_DOCUMENT EXCERPT:_
= Beginning of Section =

ARTISTS MENTIONED IN THIS ARTICLE
By
Guadalupe Aballe

Gardel’s girl friend

young graceful woman with a baby face, with deep-looking eyes and expectations to be a star in the opera field, Isabel Martínez del Valle achieved a modest place in the history of tango because of her sentimental relationship with Carlos Gardel. Even though all Gardelians have heard stories about her, in the references about her life and her relationship with the Number One the true data are mixed with unreal events.

She was born on March 16, 1907, in the porteño neighborhood of Constitución and she attended the Colegio Santa Catalina. Her father was a railroad man and died when she was only six. Isabel had four siblings (two brothers and two sisters): Manuel, Dora, Concepción and Ignacio. Time later Concepción would become an outstanding classical dancer with whom Libertad Lamarque had lessons to perform “Tres valses”.

= End of Section =

Data excerpts:

= Beginning of Section =

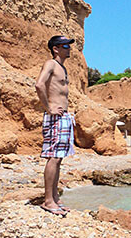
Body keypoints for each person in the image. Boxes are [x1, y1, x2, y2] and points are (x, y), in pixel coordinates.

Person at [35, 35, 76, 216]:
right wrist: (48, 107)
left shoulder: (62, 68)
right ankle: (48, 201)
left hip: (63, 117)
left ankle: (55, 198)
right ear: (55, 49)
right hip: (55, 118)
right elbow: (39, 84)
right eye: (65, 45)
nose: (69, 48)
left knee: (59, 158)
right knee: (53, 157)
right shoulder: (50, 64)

= End of Section =
= Beginning of Section =

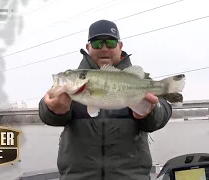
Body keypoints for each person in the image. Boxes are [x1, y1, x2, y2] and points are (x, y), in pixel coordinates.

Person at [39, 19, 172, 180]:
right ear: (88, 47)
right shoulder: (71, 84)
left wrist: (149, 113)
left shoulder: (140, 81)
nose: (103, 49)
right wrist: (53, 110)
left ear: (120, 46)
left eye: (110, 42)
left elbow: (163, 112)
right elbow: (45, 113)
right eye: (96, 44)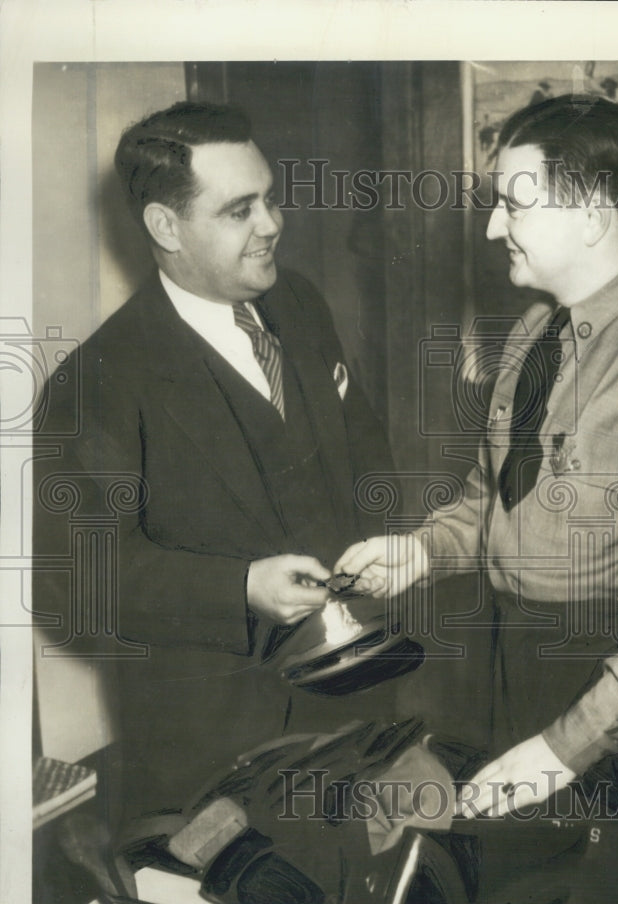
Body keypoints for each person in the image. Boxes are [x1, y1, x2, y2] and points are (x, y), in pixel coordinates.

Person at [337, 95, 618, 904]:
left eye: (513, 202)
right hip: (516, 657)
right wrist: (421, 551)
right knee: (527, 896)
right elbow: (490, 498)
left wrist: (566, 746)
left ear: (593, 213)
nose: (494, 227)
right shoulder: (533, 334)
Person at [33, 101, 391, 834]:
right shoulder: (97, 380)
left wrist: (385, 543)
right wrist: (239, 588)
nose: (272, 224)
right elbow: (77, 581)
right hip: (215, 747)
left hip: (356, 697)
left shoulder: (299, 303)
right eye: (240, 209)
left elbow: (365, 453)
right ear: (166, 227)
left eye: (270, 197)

= End of Section =

_EXPLORE THE MATERIAL:_
A. In the article about Isabel Martínez del Valle, what date and neighborhood are given for her birth?
B. According to the article about Isabel Martínez del Valle, why did she gain a place in the history of tango?
C. Decide whether each statement agrees with the article about Isabel Martínez del Valle: (i) Her father worked for the railroad. (ii) She had three siblings. (iii) Her sister Concepción became a classical dancer.

_WRITTEN RESPONSES:_
A. March 16, 1907, in the porteño neighborhood of Constitución.

B. She achieved a modest place in tango history because of her sentimental relationship with Carlos Gardel.

C.
(i) Yes: "Her father was a railroad man"
(ii) No: "Isabel had four siblings (two brothers and two sisters)"
(iii) Yes: "Concepción would become an outstanding classical dancer"